Thursday, July 04, 2013

John Wyndham - Web

John Wyndham is best known for three superb science fiction novels, The Day of the Triffids, The Kraken Wakes and The Chrysalids. He is less well known for his short stories, which are often marked by wonderfully subtle British humour (I recommend Pawley's Peepholes as a wonderful example of this), or a great sense of the macabre.

Web was not published until ten years after his death. In a bare 140 pages Wyndham tells a terrifying tale of human fallibility in the face of nature. Its a tight novel, shorn of any embellishment. While there are lots of characters, we know a minimum about them, because the story here is not really about people, but what happens to them.

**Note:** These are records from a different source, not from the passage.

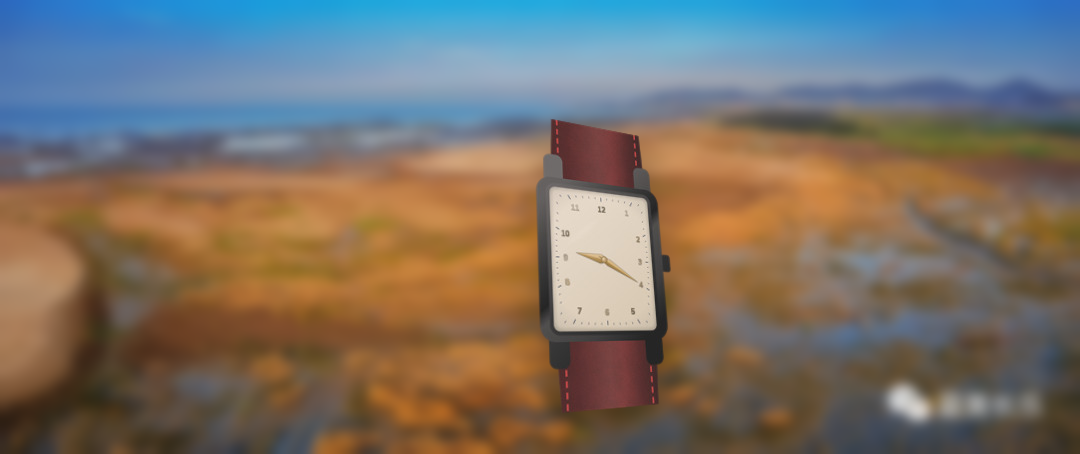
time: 9:20
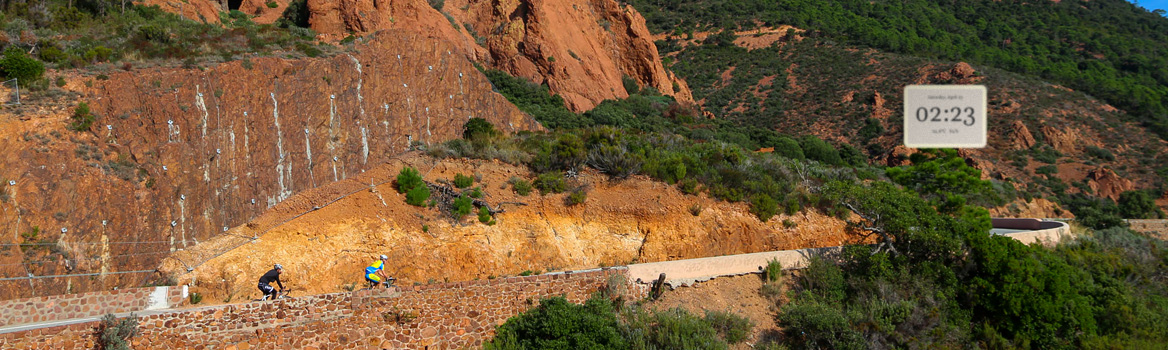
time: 2:23
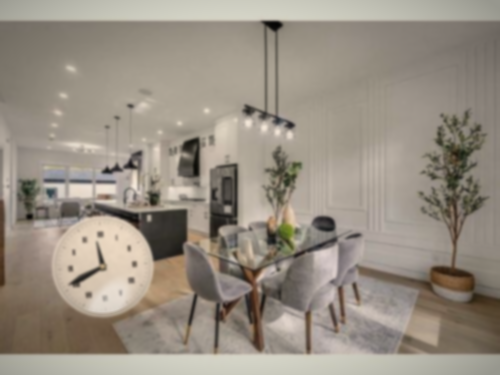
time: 11:41
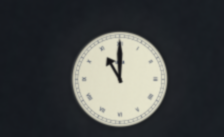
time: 11:00
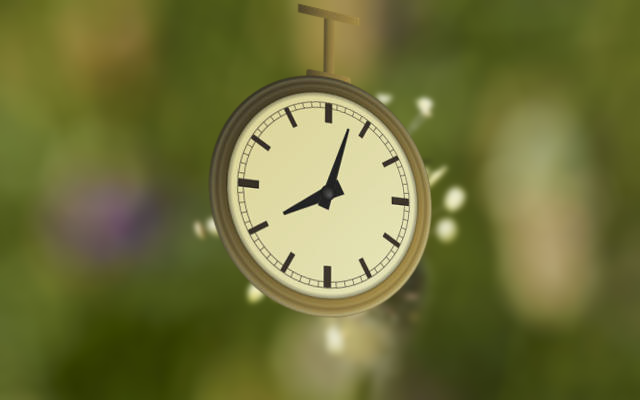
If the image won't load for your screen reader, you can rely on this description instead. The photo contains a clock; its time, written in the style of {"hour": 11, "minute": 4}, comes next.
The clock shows {"hour": 8, "minute": 3}
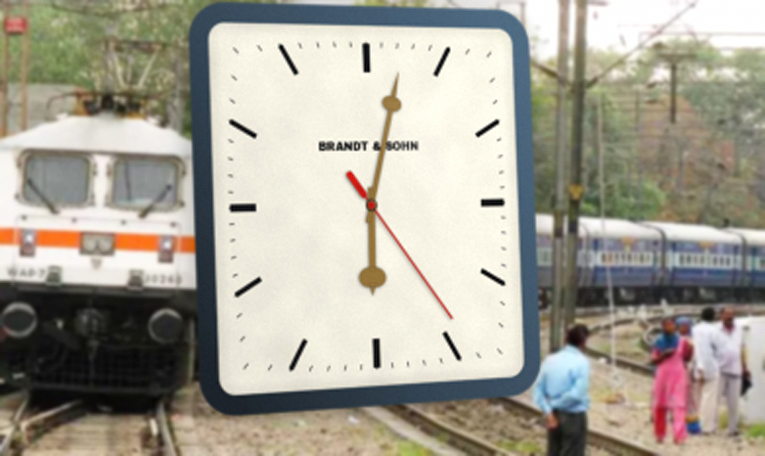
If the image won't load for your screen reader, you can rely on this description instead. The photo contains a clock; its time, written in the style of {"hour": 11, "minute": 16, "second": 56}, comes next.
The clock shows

A millionaire English lord desperate to be remembered for posterity for more than simply endowing a college fund, decides to create a Utopia in the middle of the Pacific. Choosing the remote island of Tanakuata he dispatches a small group of colonists, armed with the latest technology and backed up by large sums of money.

The island is the real story here. Shaded in mist at the beginning, we know little of the physical place, but we know its history. Tales of shipwreck and cannibalism and more recently the betrayal of the islanders who lived there before the place was hit by radiation from a nearby testing of a nuclear bomb. Readers will not be surprised to know that it is here that it all goes wrong.

This is a genuinely creepy novel, that doesn't shy from some interesting philosophical musings on the relationship between humans and nature. But its one that will probably sit longer in the mind than some longer and more detailed books. It'll also probably make you check for cobwebs before you sleep.

"Strange, so few birds... I'd have expected thousands of birds."

1 comment:

pechorinsjournal said...

Web was always one of my favourite Wyndhams, and it's much overlooked so nice to see someone read it. Glad you liked it.